Thursday, February 6, 2014

UC Berkeley Chancellor Pledges More Support for Undergrads

By Doug Oakley
Staff Writer
Bay Area News Group
doakley@bayareanewsgroup.com

BERKELEY -- UC Berkeley should focus more on its undergraduate students to make sure they don't "fall through the cracks and waste precious time and money," the new chancellor said Tuesday night, echoing comments by Gov. Jerry Brown last week. 

Chancellor Nicholas Dirks made the comments during a live Internet broadcast on YouTube on Tuesday night in an event sponsored by the Cal Alumni Association, the first of its kind at UC Berkeley. 

Dirks spoke on issues raised by more than 1,000 questions submitted before the broadcast. 

"I think we can do better" with services provided in UC Berkeley's undergraduate education, Dirks said in the hourlong broadcast, adding that the school has been preoccupied with research and rankings of graduate programs. 

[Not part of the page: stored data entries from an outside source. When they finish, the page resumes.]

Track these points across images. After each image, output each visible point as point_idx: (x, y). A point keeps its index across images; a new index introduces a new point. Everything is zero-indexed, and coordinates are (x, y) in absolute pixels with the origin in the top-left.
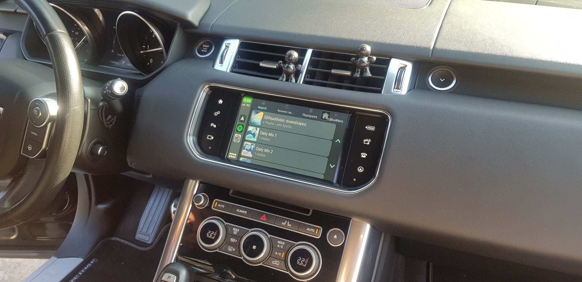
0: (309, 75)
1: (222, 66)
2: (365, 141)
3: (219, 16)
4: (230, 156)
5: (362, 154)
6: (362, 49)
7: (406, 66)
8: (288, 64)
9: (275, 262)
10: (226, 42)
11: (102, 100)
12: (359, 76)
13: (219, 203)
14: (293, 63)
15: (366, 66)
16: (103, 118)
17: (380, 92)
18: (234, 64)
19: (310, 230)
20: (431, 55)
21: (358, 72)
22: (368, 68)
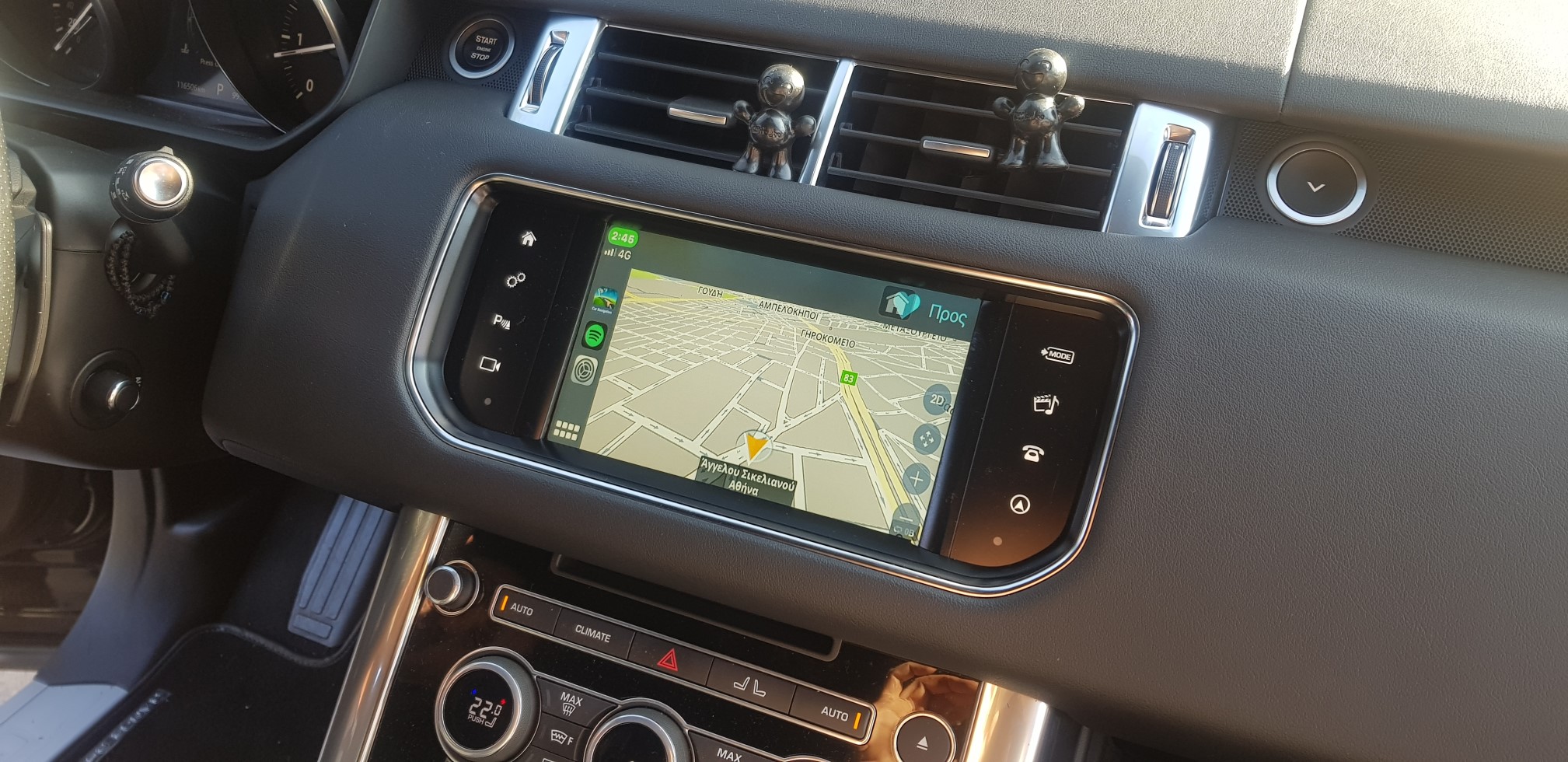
0: (840, 155)
1: (536, 112)
2: (1038, 401)
4: (556, 432)
5: (1025, 448)
6: (1038, 67)
7: (1193, 132)
8: (768, 112)
10: (555, 27)
12: (1020, 162)
13: (514, 598)
14: (788, 111)
15: (1048, 130)
16: (125, 281)
17: (1095, 225)
18: (583, 107)
19: (832, 714)
20: (1283, 96)
21: (1020, 150)
22: (1054, 135)
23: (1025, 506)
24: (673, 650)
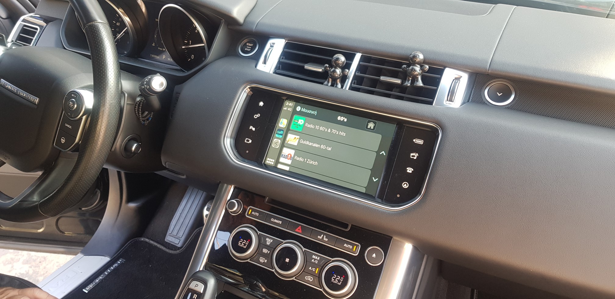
0: (356, 81)
2: (412, 155)
3: (265, 14)
4: (267, 162)
5: (407, 168)
6: (415, 57)
8: (334, 68)
9: (308, 278)
10: (271, 41)
11: (140, 95)
12: (409, 85)
13: (253, 210)
14: (340, 67)
15: (417, 75)
16: (140, 113)
17: (431, 103)
18: (279, 65)
19: (347, 246)
20: (489, 67)
21: (409, 81)
22: (419, 77)
23: (407, 186)
24: (300, 226)
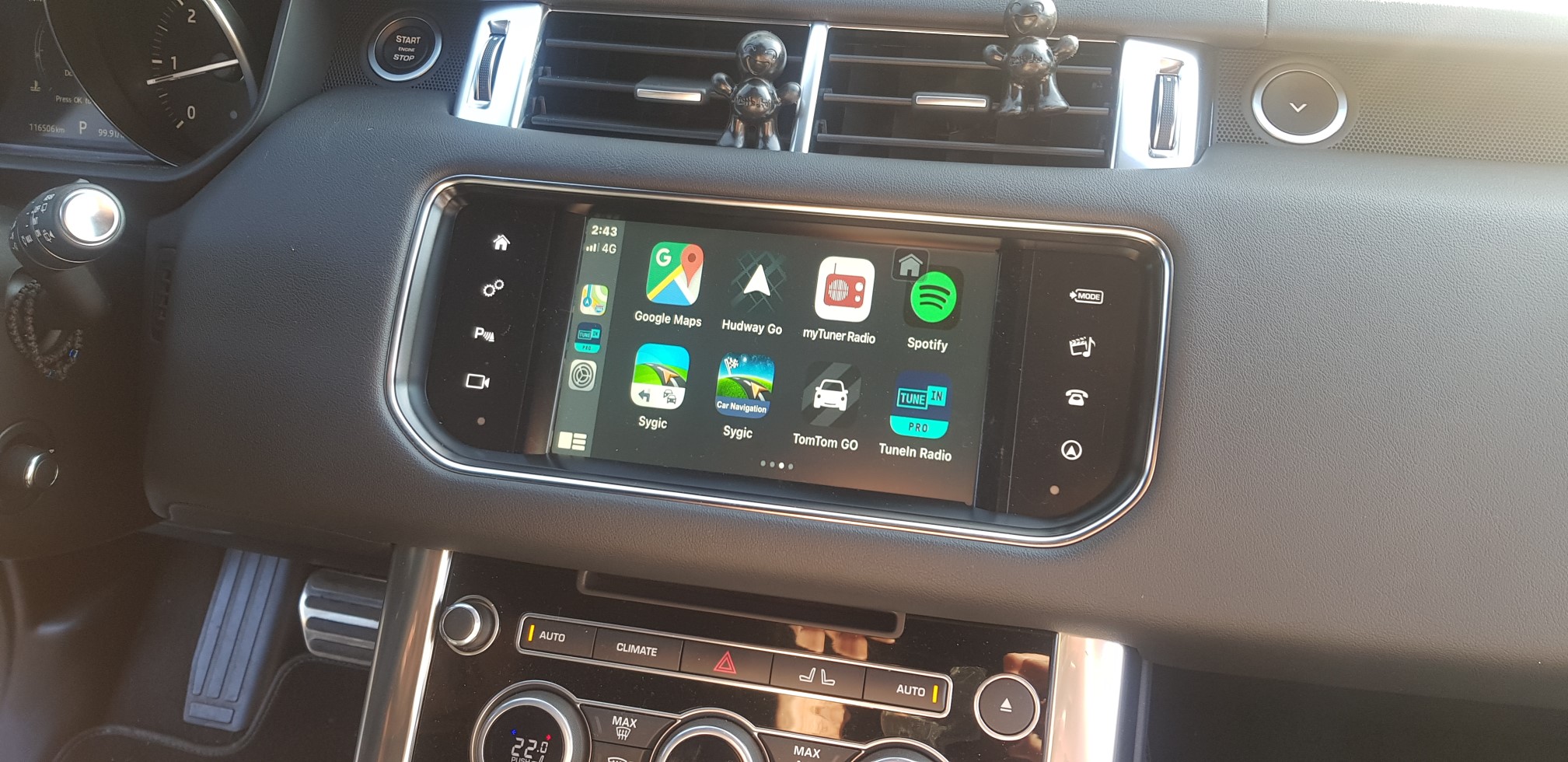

"If you don't have the most comprehensive forms of attention paid to the undergraduate experience, you're not dealing with the first and foremost part of our public operation," he said. 

His comments echoed those of Brown last week who unveiled a 5 percent increase in funding for the University of California system, along with bigger increases for community colleges and the California State University system. The money for higher education, Brown hinted at his news conference, comes with an understanding that students get more support so they can get through the system faster. 

The price of tuition and books are so high these days that "it argues very strongly for making sure students get their degree much sooner than is the case today," Brown said. 

Dirks said although the school only gets 12 percent of its money from the state, down from 30 percent in 2004, he hasn't given up on squeezing more money out of Sacramento. UC Berkeley's total budget is about $2.1 billion. 

"I've been spending a lot of time in Sacramento and have been talking with the governor," Dirks said. 

At the same time, he would like to turn up the heat on the wealthy individuals and corporations for funding. 

"I came from Columbia University, where we had an $8 billion endowment," said Dirks, who was vice president there before moving to Berkeley in June. "A 5 percent payout from that helps. Until we build an endowment, we can't say we can do without state funding." 

UC Berkeley has an endowment of about $1.2 billion. 

Dirks ruled out ramping up online classes to make the school more affordable because "we would be losing the essence of what we do here." 

While announcing no new programs or details on how he would help make UC Berkeley more affordable, which he said runs $13,000 a year for California residents before fees, he said current tuition support programs mean about 40 percent of students pay no tuition at all. 

"But the bottom line is that education is expensive," Dirks said. "We're in a different world now."